WHAT TO WORK ON:
#1 In the forum thread on Flourite Red, what range of sizes do the individual pieces of Flourite Red vary between?
#2 Update the forum thread on Flourite Red from "Seachem claims that" to "(Mar 21, 2004)" by replacing "dusty" with "gritty", and give that part in full.
EXCERPT TO READ below:
# Flourite Red Counterfeit?



## Macbrush (Mar 29, 2004)

While I am still waiting for my 30 bag shipment of Flourite for my new 200 gal, I have to move everything from my old 55 gal to the new tank because that part of the house where the old 55 gal is due to be refurnished next week, so the 55 gal is going to the trash earlier than I was expected. I am switching substrate from ADA Aqua Soil to, obviously, Flourite. But in the mean time, I need a few bags of Flourite just enough to fill all those pots where I am going to keep all the plants temporarily in the 200 gal. The shop had 3 bags of Flourite Red, and 1 bag of Flourite.

Seachem claims that Flourite Red is exactly the same as Flourite apart from being red. My experience tells me that its NOT the case, Flourite is beautiful, amount of dust is acceptable, size of individual piece is very constant, , the shape of each piece is about the same and handling is easy. Flourite Red, on the other hand, the individual size of each piece vary from 1mm to 7mm (not to mention triilions of trillions of dust)! Its very very dusty, nearly impossible to rinse clean, there are millions of different shapes in just one small handful of it and its very difficult to keep plants down. For me, its just NOT Flourite...

Anyone have experience on Flourite Red? Should I report to Seachem or complain to Seachem?


----------



## Daemonfly (Mar 21, 2004)

It probably depends on where they "mine" it from. It's not something thats actually _produced_ by Seachem.

Local bonsai shop here actually sells a generic substrate that is identical to Flourite for their bonsai trees.


----------
End of EXCERPT TO READ.
SUPPLIED INFORMATION below:
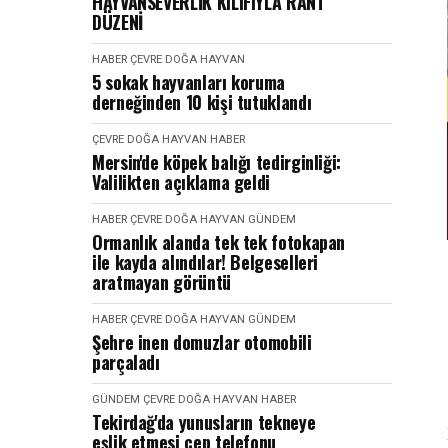
HAYVANSEVERLİK KILIFIYLA RANT
DÜZENİ
HABER
ÇEVRE DOĞA HAYVAN
5 sokak hayvanları koruma
derneğinden 10 kişi tutuklandı
ÇEVRE DOĞA HAYVAN
HABER
Mersin'de köpek balığı tedirginliği:
Valilikten açıklama geldi
HABER
ÇEVRE DOĞA HAYVAN
GÜNDEM
Ormanlık alanda tek tek fotokapan
ile kayda alındılar! Belgeselleri
aratmayan görüntü
HABER
ÇEVRE DOĞA HAYVAN
GÜNDEM
Şehre inen domuzlar otomobili
parçaladı
GÜNDEM
ÇEVRE DOĞA HAYVAN
HABER
Tekirdağ'da yunusların tekneye
eşlik etmesi cep telefonu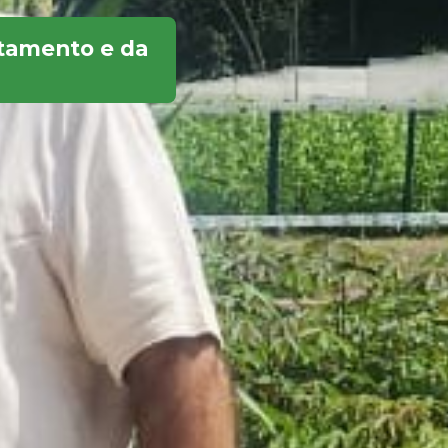
stamento e da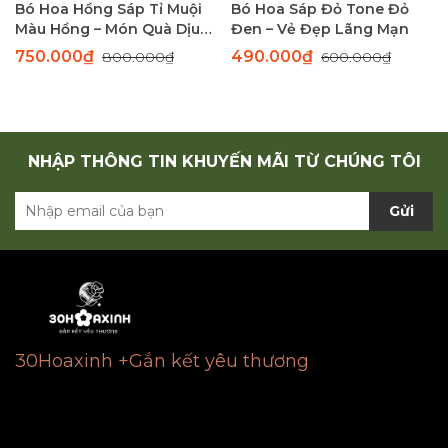
Bó Hoa Hồng Sáp Tỉ Muội
Bó Hoa Sáp Đỏ Tone Đỏ
Màu Hồng – Món Quà Dịu
Đen – Vẻ Đẹp Lãng Mạn
Dàng Thay Lời Yêu Thương
750.000₫
490.000₫
800.000₫
600.000₫
NHẬP THÔNG TIN KHUYẾN MÃI TỪ CHÚNG TÔI
Gửi
30Hoaxinh +Gắn kết yêu thương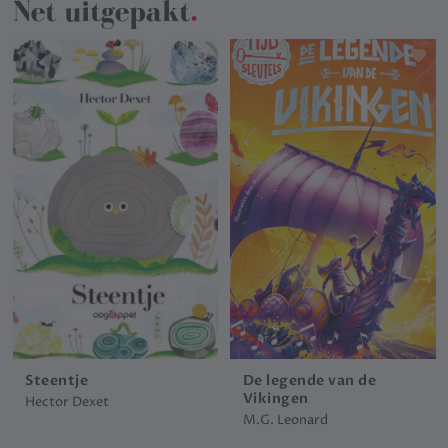
Net uitgepakt
.
Steentje
De legende van de
Vikingen
Hector Dexet
M.G. Leonard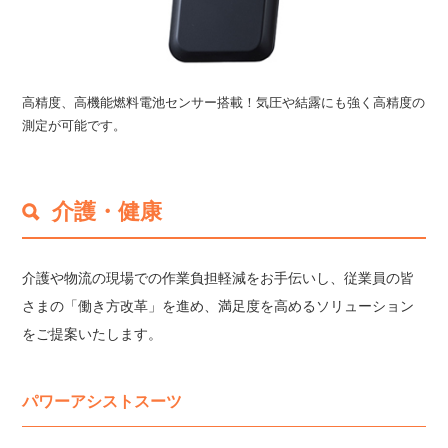
高精度、高機能燃料電池センサー搭載！気圧や結露にも強く高精度の
測定が可能です。
介護・健康
介護や物流の現場での作業負担軽減をお手伝いし、
従業員の皆
さまの「働き方改革」を進め、満足度を高めるソリューション
をご提案いたします。
パワーアシストスーツ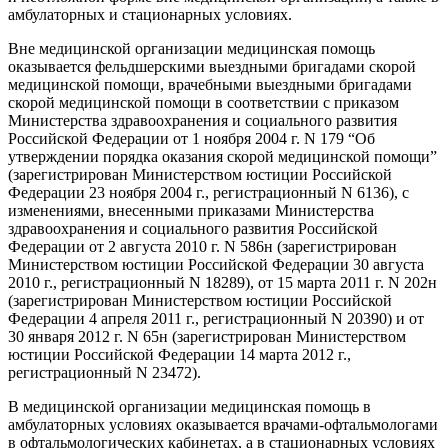
амбулаторных и стационарных условиях.
Вне медицинской организации медицинская помощь
оказывается фельдшерскими выездными бригадами скорой
медицинской помощи, врачебными выездными бригадами
скорой медицинской помощи в соответствии с приказом
Министерства здравоохранения и социального развития
Российской Федерации от 1 ноября 2004 г. N 179 “Об
утверждении порядка оказания скорой медицинской помощи”
(зарегистрирован Министерством юстиции Российской
Федерации 23 ноября 2004 г., регистрационный N 6136), с
изменениями, внесенными приказами Министерства
здравоохранения и социального развития Российской
Федерации от 2 августа 2010 г. N 586н (зарегистрирован
Министерством юстиции Российской Федерации 30 августа
2010 г., регистрационный N 18289), от 15 марта 2011 г. N 202н
(зарегистрирован Министерством юстиции Российской
Федерации 4 апреля 2011 г., регистрационный N 20390) и от
30 января 2012 г. N 65н (зарегистрирован Министерством
юстиции Российской Федерации 14 марта 2012 г.,
регистрационный N 23472).
В медицинской организации медицинская помощь в
амбулаторных условиях оказывается врачами-офтальмологами
в офтальмологических кабинетах, а в стационарных условиях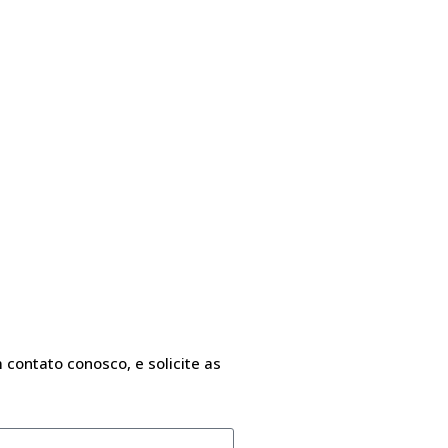
 contato conosco, e solicite as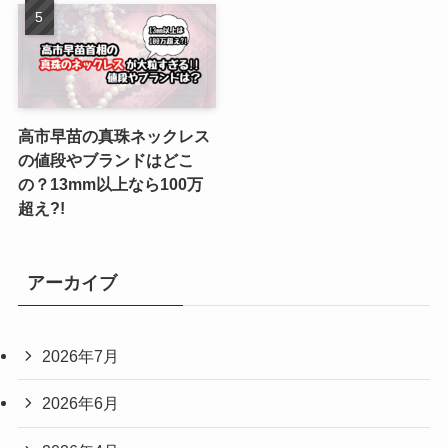
高市早苗の真珠ネックレス
の値段やブランドはどこ
の？13mm以上なら100万
超え?!
アーカイブ
2026年7月
2026年6月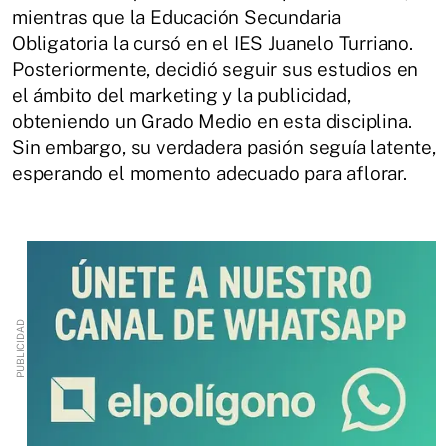
mientras que la Educación Secundaria
Obligatoria la cursó en el IES Juanelo Turriano.
Posteriormente, decidió seguir sus estudios en
el ámbito del marketing y la publicidad,
obteniendo un Grado Medio en esta disciplina.
Sin embargo, su verdadera pasión seguía latente,
esperando el momento adecuado para aflorar.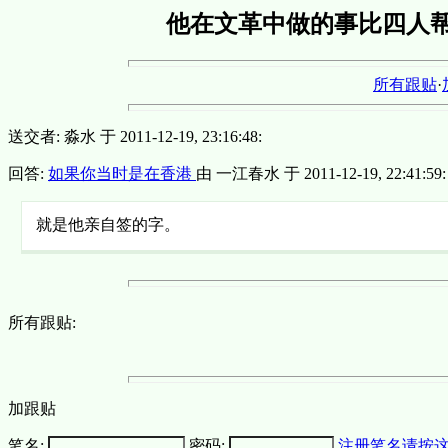
他在文革中做的事比四人
所有跟贴
·
送交者: 淼水 于 2011-12-19, 23:16:48:
回答:
如果你当时是在香港
由 一江春水 于 2011-12-19, 22:41:59:
就是他亲自签的字。
所有跟贴:
加跟贴
笔名:
密码:
注册笔名请按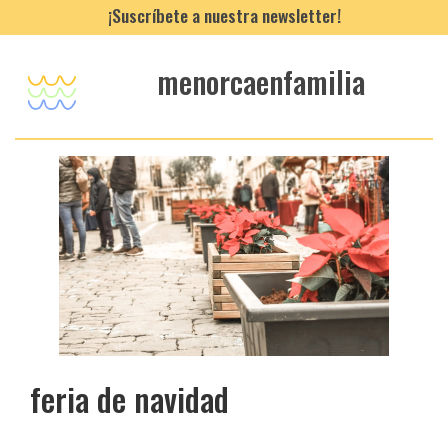
¡Suscríbete a nuestra newsletter!
menorcaenfamilia
feria de navidad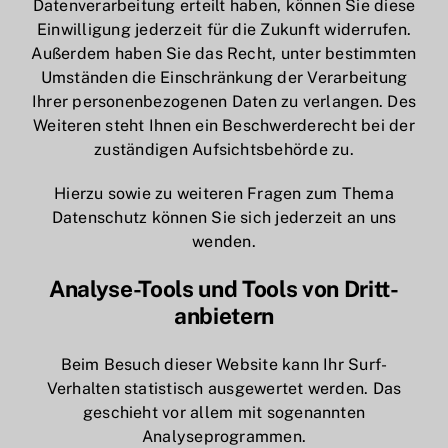
Datenverarbeitung erteilt haben, können Sie diese
Einwilligung jederzeit für die Zukunft widerrufen.
Außerdem haben Sie das Recht, unter bestimmten
Umständen die Einschränkung der Verarbeitung
Ihrer personenbezogenen Daten zu verlangen. Des
Weiteren steht Ihnen ein Beschwerderecht bei der
zuständigen Aufsichtsbehörde zu.
Hierzu sowie zu weiteren Fragen zum Thema
Datenschutz können Sie sich jederzeit an uns
wenden.
Analyse-Tools und Tools von Dritt­
anbietern
Beim Besuch dieser Website kann Ihr Surf-
Verhalten statistisch ausgewertet werden. Das
geschieht vor allem mit sogenannten
Analyseprogrammen.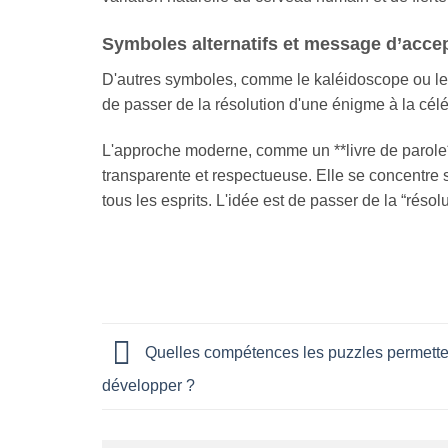
Symboles alternatifs et message d’acce
D'autres symboles, comme le kaléidoscope ou le c
de passer de la résolution d'une énigme à la célé
L'approche moderne, comme un **livre de parole*
transparente et respectueuse. Elle se concentre su
tous les esprits. L'idée est de passer de la “résolu
Quelles compétences les puzzles permetten
développer ?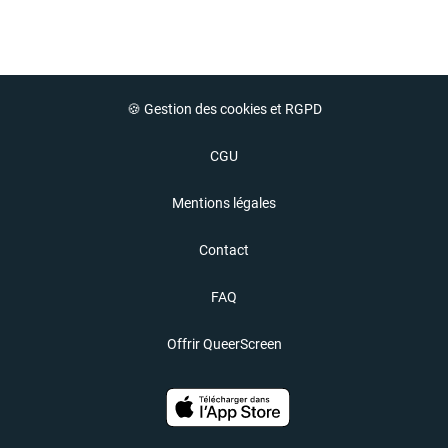
🍪 Gestion des cookies et RGPD
CGU
Mentions légales
Contact
FAQ
Offrir QueerScreen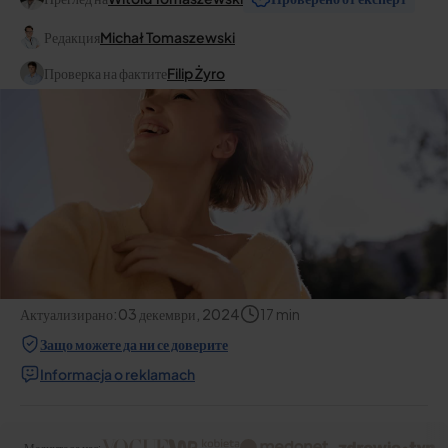
Редакция
Michał Tomaszewski
Проверка на фактите
Filip Żyro
Актуализирано:
03 декември, 2024
17
min
Защо можете да ни се доверите
Informacja o reklamach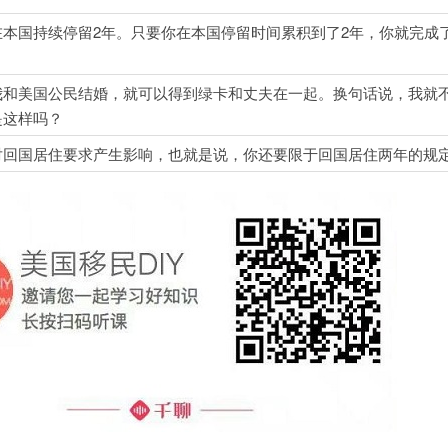
本国持续停留2年。只要你在本国停留时间累积到了2年，你就完成
我和美国公民结婚，就可以得到绿卡和丈夫在一起。换句话说，我就
是这样吗？
对回国居住要求产生影响，也就是说，你还要限于回国居住两年的规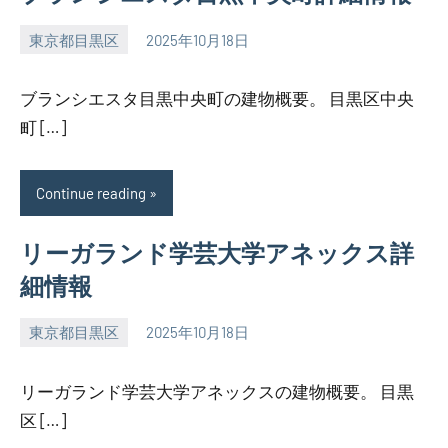
東京都目黒区
2025年10月18日
SEZIMO
ブランシエスタ目黒中央町の建物概要。 目黒区中央
町 […]
Continue reading
リーガランド学芸大学アネックス詳
細情報
東京都目黒区
2025年10月18日
SEZIMO
リーガランド学芸大学アネックスの建物概要。 目黒
区 […]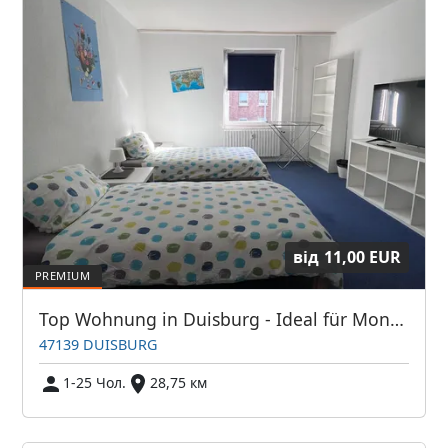
від
11,00 EUR
Top Wohnung in Duisburg - Ideal für Monteure
47139 DUISBURG
1-25 Чол.
28,75 км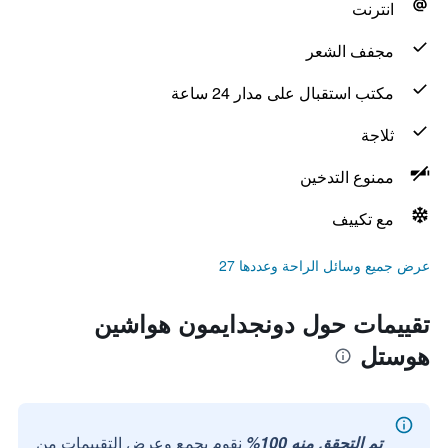
انترنت
مجفف الشعر
مكتب استقبال على مدار 24 ساعة
ثلاجة
ممنوع التدخين
مع تكييف
عرض جميع وسائل الراحة وعددها 27
تقييمات حول دونجدايمون هواشين
هوستل
تم التحقق منه 100%
نقوم بجمع وعرض التقييمات من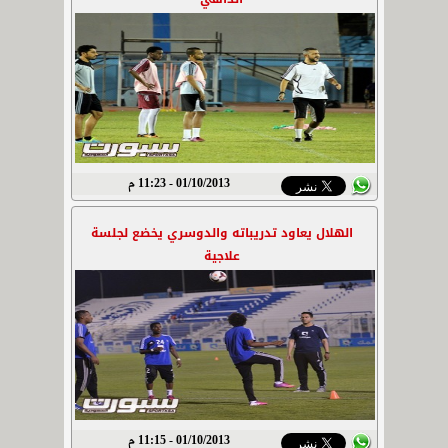
01/10/2013 - 11:23 م
الهلال يعاود تدريباته والدوسري يخضع لجلسة
علاجية
01/10/2013 - 11:15 م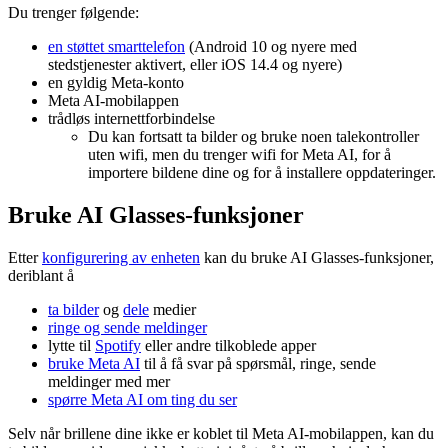
Du trenger følgende:
en støttet smarttelefon
(Android 10 og nyere med
stedstjenester aktivert, eller iOS 14.4 og nyere)
en gyldig Meta-konto
Meta AI-mobilappen
trådløs internettforbindelse
Du kan fortsatt ta bilder og bruke noen talekontroller
uten wifi, men du trenger wifi for Meta AI, for å
importere bildene dine og for å installere oppdateringer.
Bruke AI Glasses-funksjoner
Etter
konfigurering av enheten
kan du bruke AI Glasses-funksjoner,
deriblant å
ta bilder
og
dele
medier
ringe og sende meldinger
lytte til
Spotify
eller andre tilkoblede apper
bruke Meta AI
til å få svar på spørsmål, ringe, sende
meldinger med mer
spørre Meta AI om ting du ser
Selv når brillene dine ikke er koblet til Meta AI-mobilappen, kan du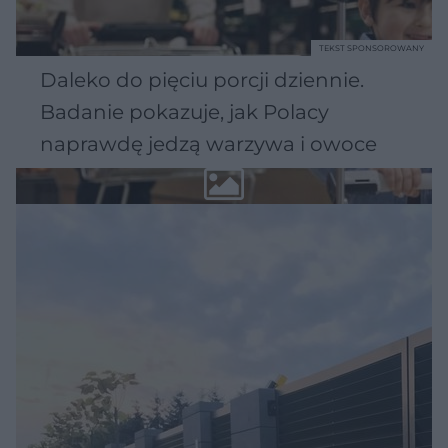
TEKST SPONSOROWANY
Daleko do pięciu porcji dziennie.
Badanie pokazuje, jak Polacy
naprawdę jedzą warzywa i owoce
End of SUPPLIED INFORMATION.
EXERCISE SOLUTIONS:
#1 From 1mm to 7mm.

#2
Seachem claims that Flourite Red is exactly the same as Flourite apart from being red. My experience tells me that its NOT the case, Flourite is beautiful, amount of dust is acceptable, size of individual piece is very constant, , the shape of each piece is about the same and handling is easy. Flourite Red, on the other hand, the individual size of each piece vary from 1mm to 7mm (not to mention triilions of trillions of dust)! Its very very gritty, nearly impossible to rinse clean, there are millions of different shapes in just one small handful of it and its very difficult to keep plants down. For me, its just NOT Flourite...

Anyone have experience on Flourite Red? Should I report to Seachem or complain to Seachem?


----------



## Daemonfly (Mar 21, 2004)